- What to do -
a - How would you put this sentence from the article on the new Palestinian government into Spanish: "All ministers are from the West Bank, and Fateh has the biggest share of portfolios."
b - Which people are named in the article on the new Palestinian government? List every one.
c - Can you write the next paragraph of the article on the new Palestinian government, picking up after its final sentence?

** begin Text excerpt **

Apr 23,2019 - Last updated at Apr 23,2019

A new Palestinian Authority (PA) government was sworn in last week, days after Benjamin Netanyahu’s Likud and other right-wing parties won a majority in the Israeli Knesset. The contrast between the new Palestinian government, headed by Mohammad Shtayyeh, and Netanyahu’s coalition that will be formed in the coming weeks, underlines the political reality in both the Palestinian territories and Israel.

Unlike the previous government of Rami Hamdallah, Shtayyeh was unable to deliver a broad-based Cabinet. All ministers are from the West Bank, and Fateh has the biggest share of portfolios. The Palestine Liberation Organisation’s (PLO) other major factions, the Popular Front for the Liberation of Palestine and the Democratic Front for the Liberation of Palestine, refused to participate and insisted on a national unity government. As expected, Hamas rejected the new government and said that it will only solidify the division between Gaza and the West Bank. It went further to add that Shtayyeh’s Fateh-led Cabinet will play a part in implementing US President Donald Trump’s “ultimate deal”.

Shtayyeh’s first order of business was to underline that his government will follow an austerity programme. The PA’s financial situation is critical, and President Mahmoud Abbas has appealed to Arab countries to provide him with an economic and political safety net. At an Arab League meeting in Cairo on Sunday, Arab foreign ministers committed to pay $100 million per month to the ailing PA. They also rejected any peace plan that does not conform to the Arab Peace Initiative and international benchmarks.

** end Text excerpt **
** begin Record set **

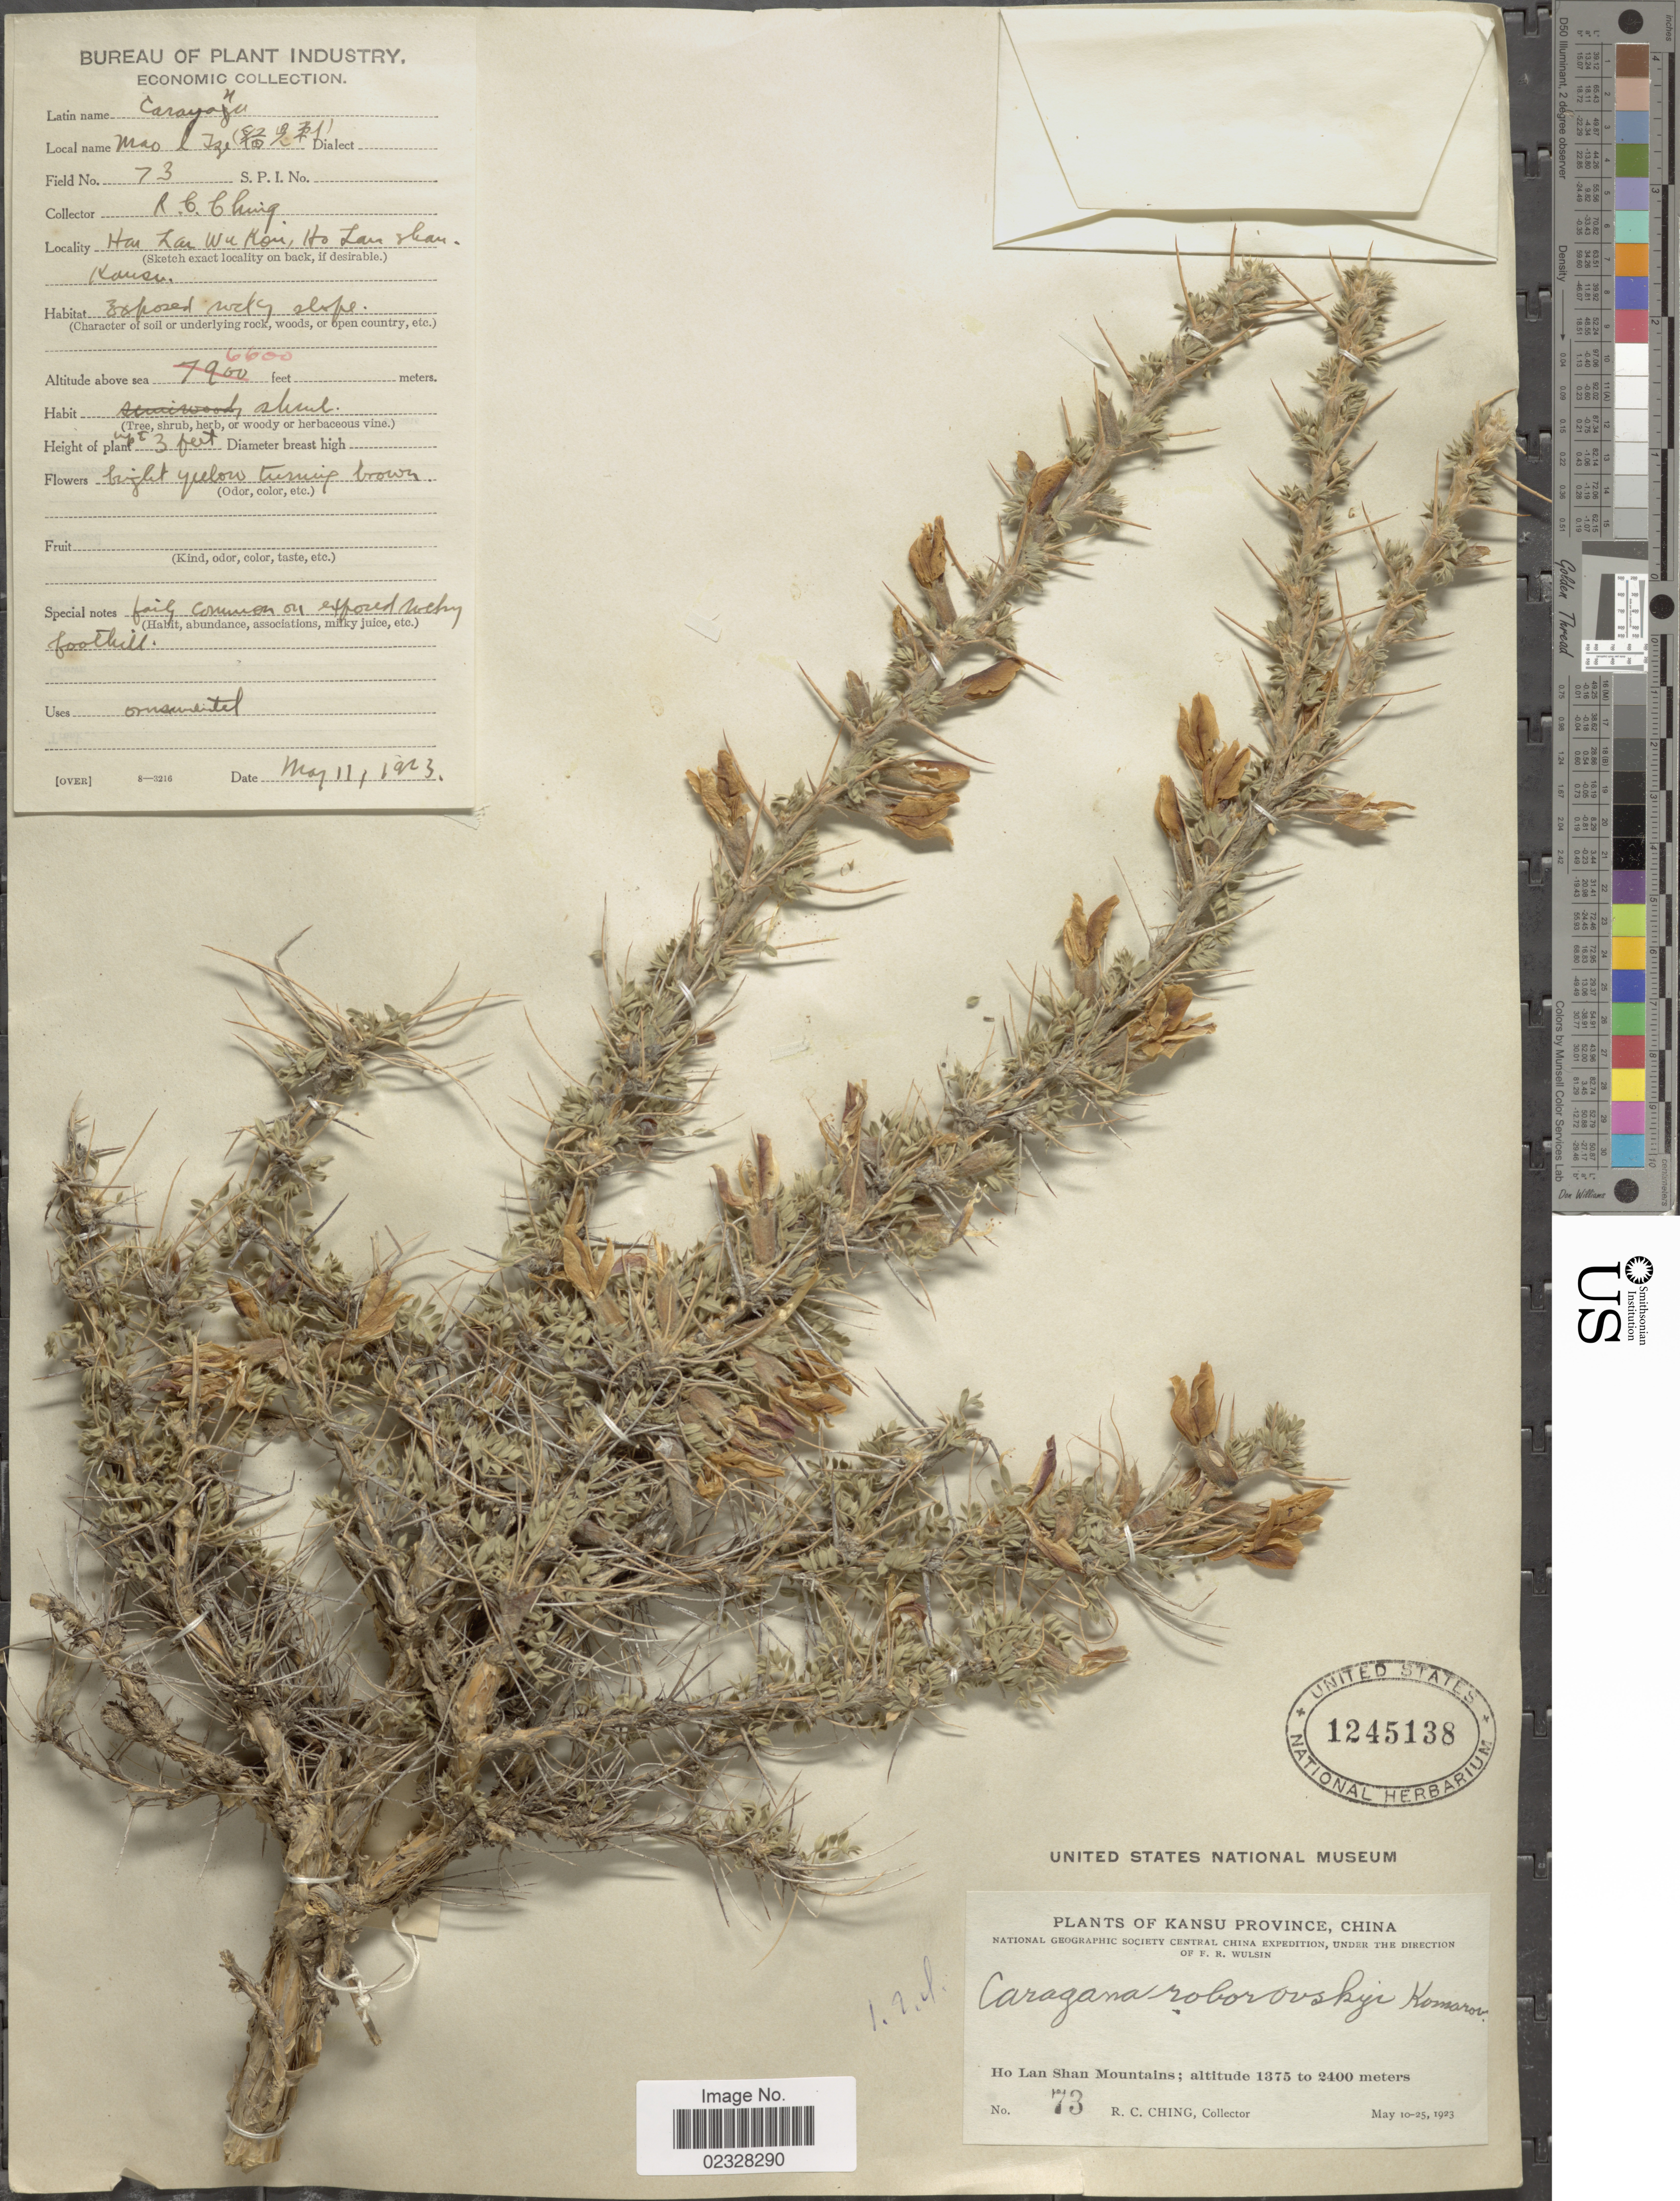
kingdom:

** end Record set **
** begin Record set **

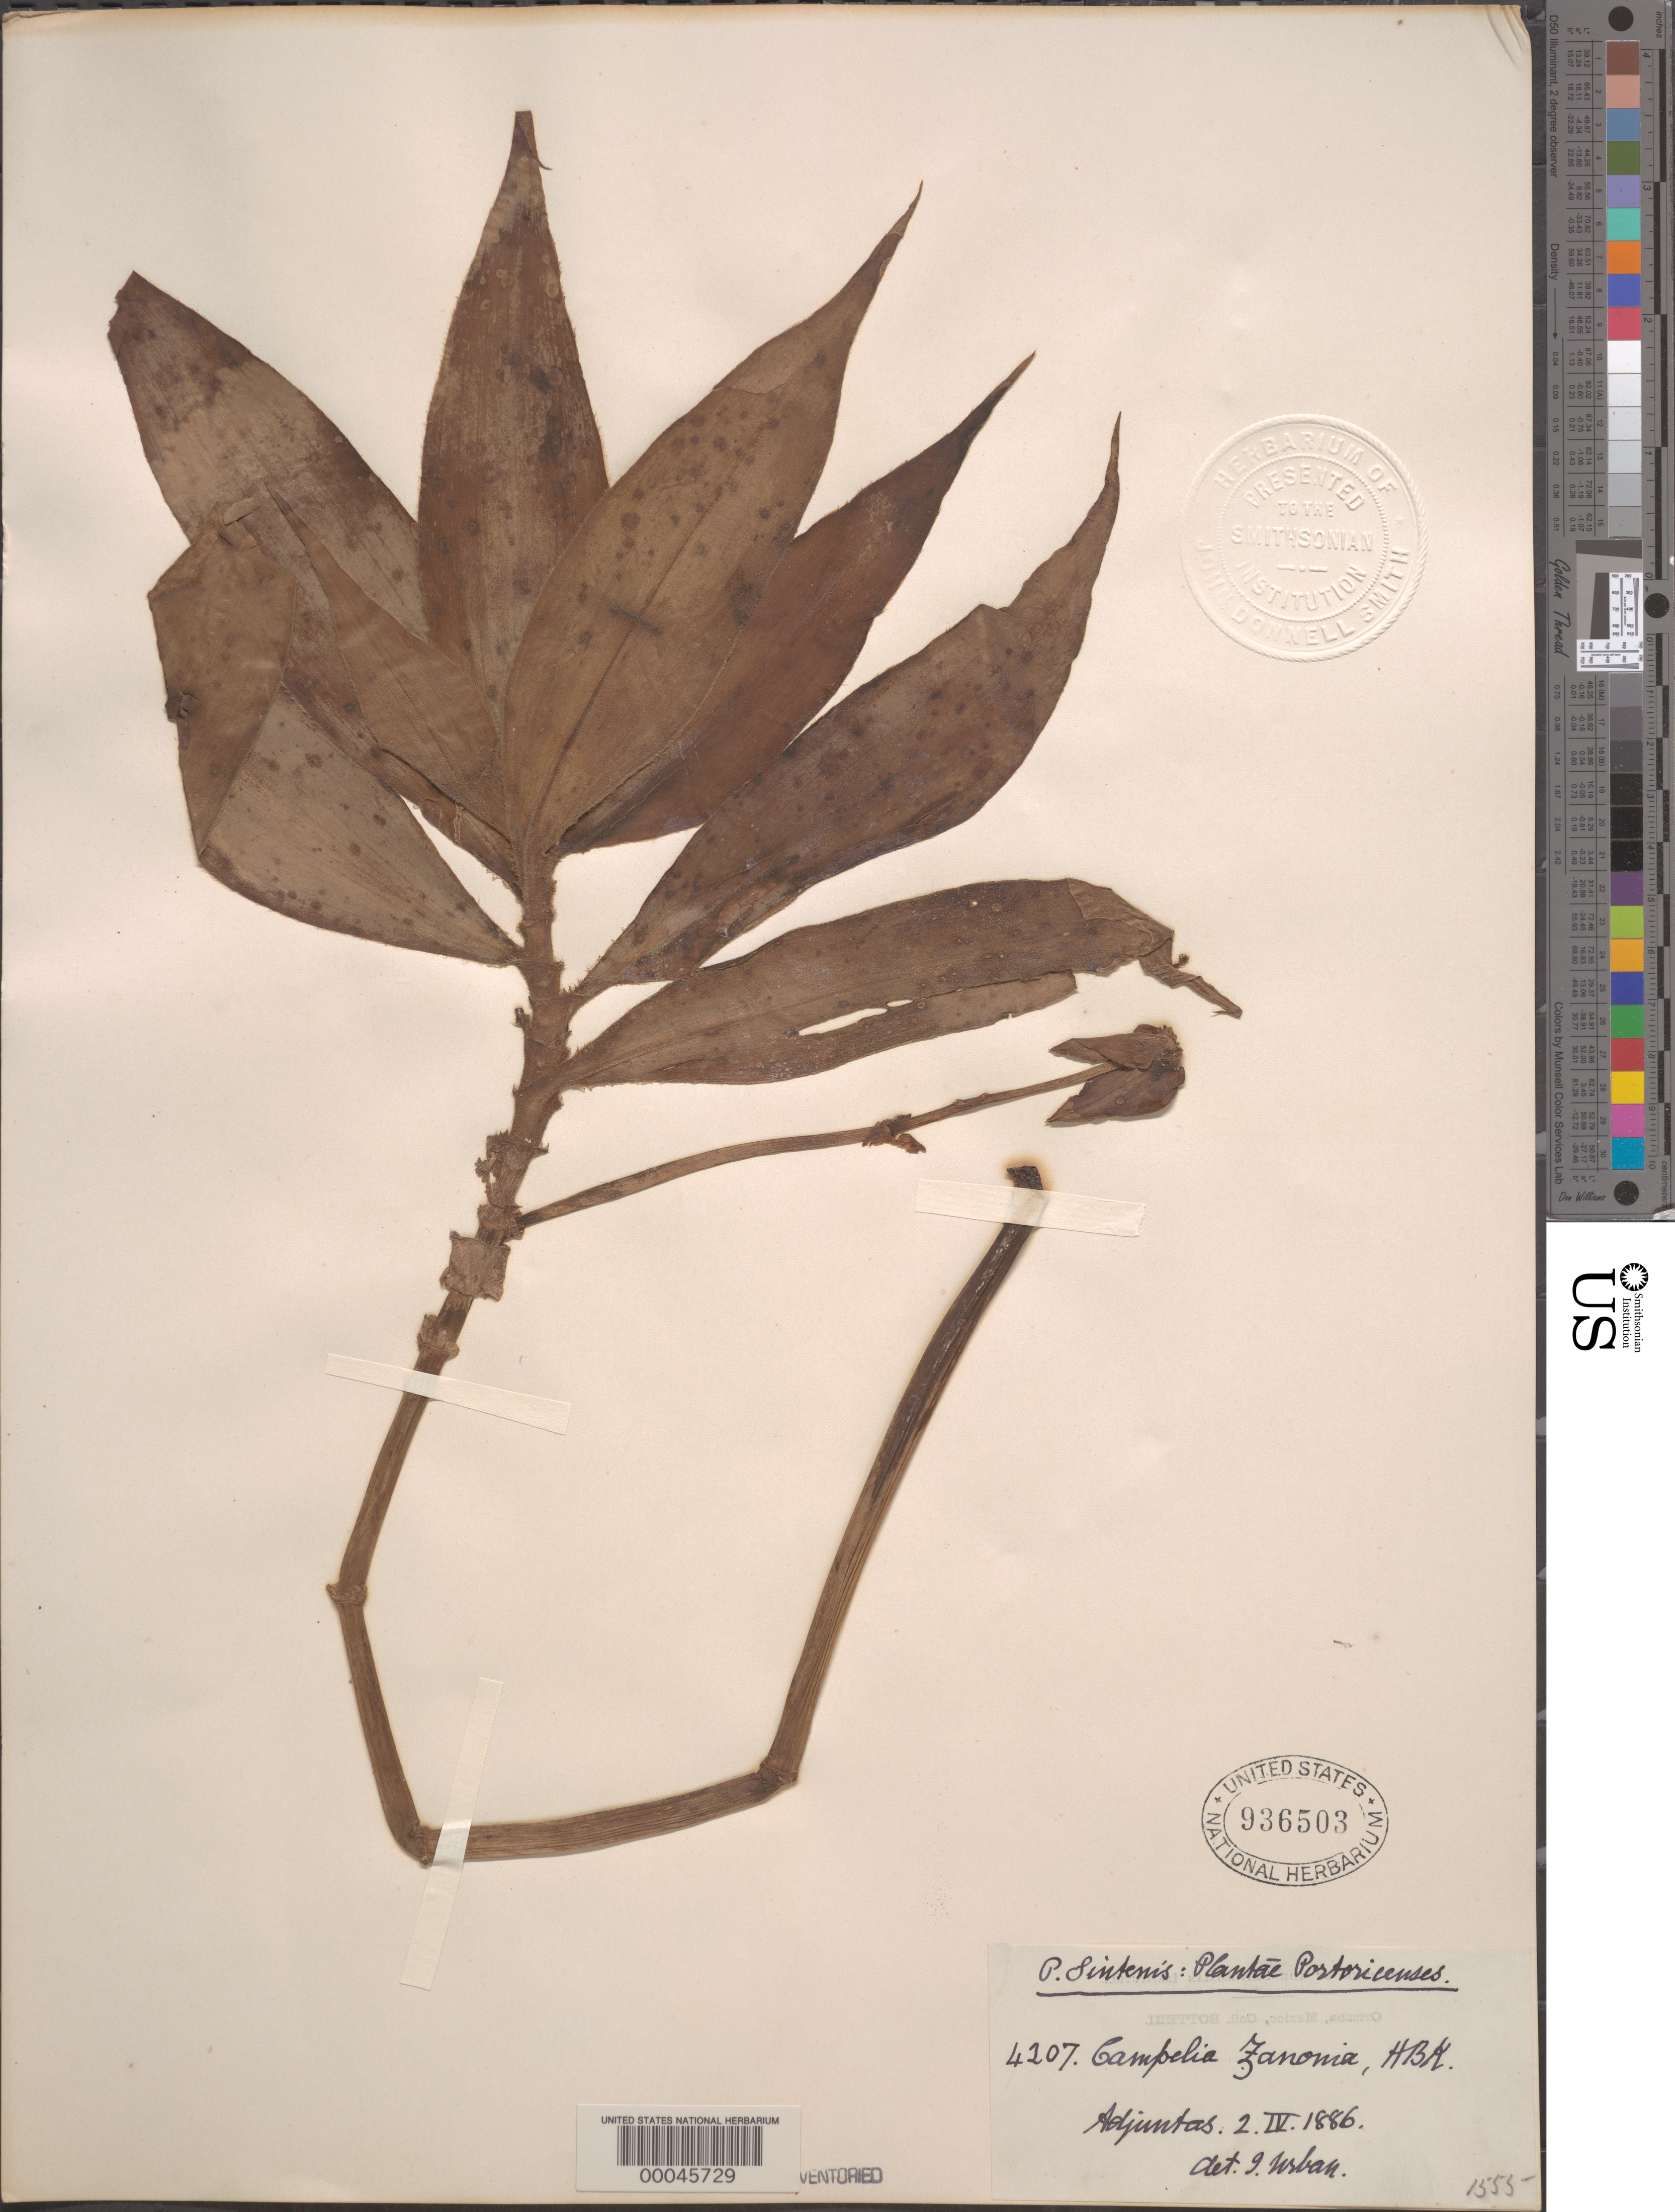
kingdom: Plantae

** end Record set **

- In response -
a - Todos los ministros son de Cisjordania, y Fateh tiene la mayor parte de las carteras.

b -
- Benjamin Netanyahu
- Mohammad Shtayyeh
- Rami Hamdallah
- Donald Trump
- Mahmoud Abbas

c -
This was not the first time that Arab countries had promised to support the PA financially. Clearly, Abbas is hoping that this time Arab financial aid will continue to pour in for a long time. Last month, Israel decided to withhold $138 million in monthly tax revenues that it collects on behalf of the PA, thus deepening the financial crisis that Abbas is facing since he stopped receiving US aid.

PA employees have seen their monthly salaries cut by almost half as part of the austerity measures. It is not clear how Shtayyeh, a British educated economist, will manage to keep the PA in business.

Apart from the economic challenge, the new government can do little to end the inter-Palestinian rift. Months of Egyptian-sponsored mediation have failed to end more than a decade of political separation between Gaza and the West Bank. Moreover, Hamas, which is also facing financial difficulties, is engaged in behind-the-scene negotiations with Israel to reach a long-term truce that will loosen the economic blockade. Such a deal, if implemented, will weaken hopes for the restoration of the PA’s control over Gaza, and will make the separation between the two entities permanent.

Abbas has threatened to take unprecedented measures against Israel if Netanyahu carries out his election promise to annex parts of the West Bank. But any move that he takes, whether to end security coordination or withdraw recognition of Israel, will only backfire. In fact, he now finds himself in the worst possible position, both politically and economically.

Also, there is a growing belief in some Arab and European capitals that the Palestinian president may have suffered a self-inflicted wound by cutting all ties with the US administration following Trump’s controversial recognition of Jerusalem as Israel’s capital. The Palestinians have no leverage whatsoever in Washington, especially as the White House puts the final touches on its regional peace plan.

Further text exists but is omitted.